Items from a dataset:
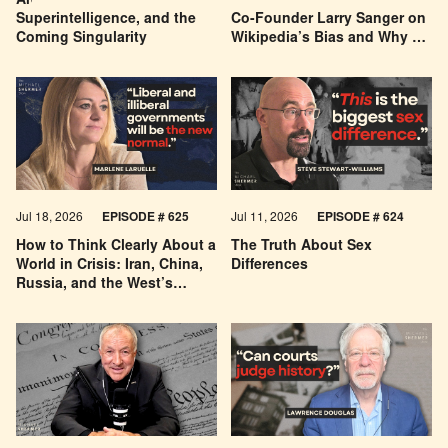
Are We Building a God? AI,
Can You Trust Wikipedia?
Superintelligence, and the
Co-Founder Larry Sanger on
Coming Singularity
Wikipedia’s Bias and Why He
Was Banned
Jul 18, 2026
EPISODE # 625
Jul 11, 2026
EPISODE # 624
How to Think Clearly About a
The Truth About Sex
World in Crisis: Iran, China,
Differences
Russia, and the West’s
Economic Pessimism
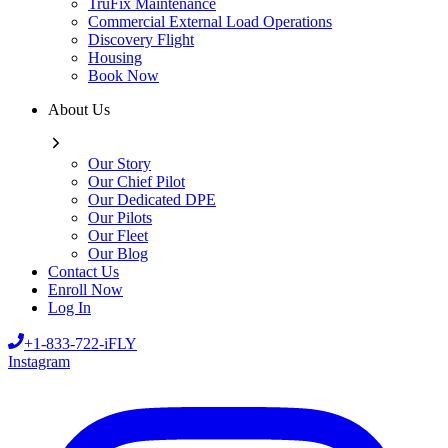
TruFix Maintenance
Commercial External Load Operations
Discovery Flight
Housing
Book Now
About Us
Our Story
Our Chief Pilot
Our Dedicated DPE
Our Pilots
Our Fleet
Our Blog
Contact Us
Enroll Now
Log In
+1-833-722-iFLY
Instagram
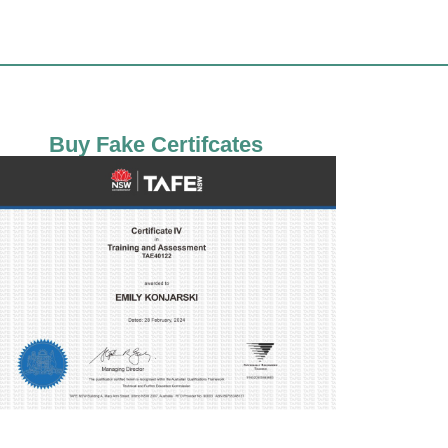
Buy Fake Certifcates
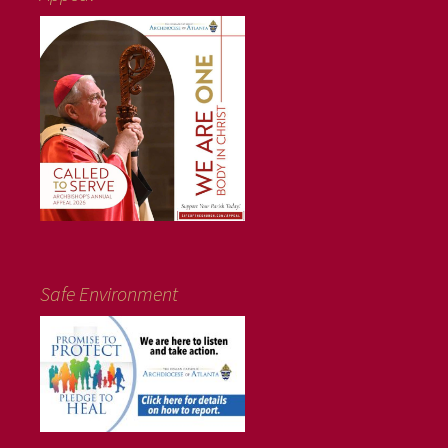
Safe Environment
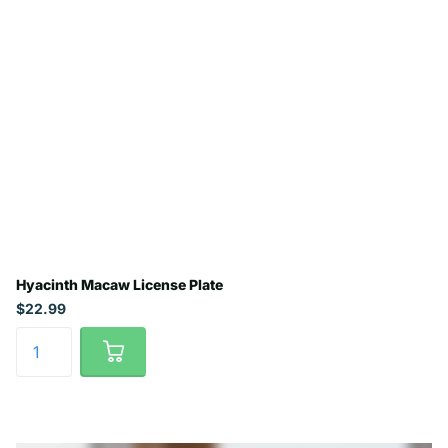
Hyacinth Macaw License Plate
$22.99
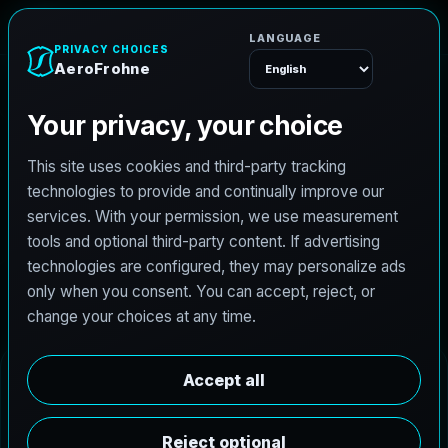
AeroFrohne
Menu
Coyote Acres Real
Estate Photography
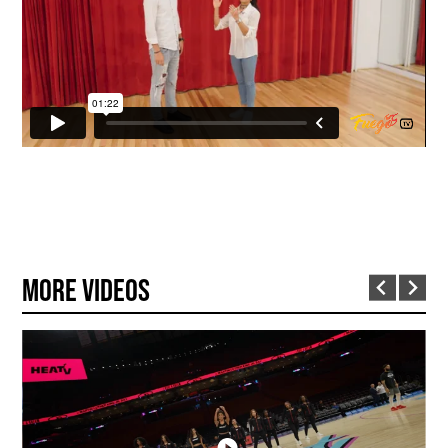
More Videos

Instruction: Reproduce each entry exactly as written, but leave out the images.

Response box:
Are We Building a God? AI,
Can You Trust Wikipedia?
Superintelligence, and the
Co-Founder Larry Sanger on
Coming Singularity
Wikipedia’s Bias and Why He
Was Banned
Jul 18, 2026
EPISODE # 625
Jul 11, 2026
EPISODE # 624
How to Think Clearly About a
The Truth About Sex
World in Crisis: Iran, China,
Differences
Russia, and the West’s
Economic Pessimism
TruFix Maintenance
Commercial External Load Operations
Discovery Flight
Housing
Book Now
About Us
Our Story
Our Chief Pilot
Our Dedicated DPE
Our Pilots
Our Fleet
Our Blog
Contact Us
Enroll Now
Log In
+1-833-722-iFLY
Instagram
Buy Fake Certifcates
Safe Environment
Hyacinth Macaw License Plate
$22.99
AeroFrohne
Menu
Coyote Acres Real
Estate Photography
More Videos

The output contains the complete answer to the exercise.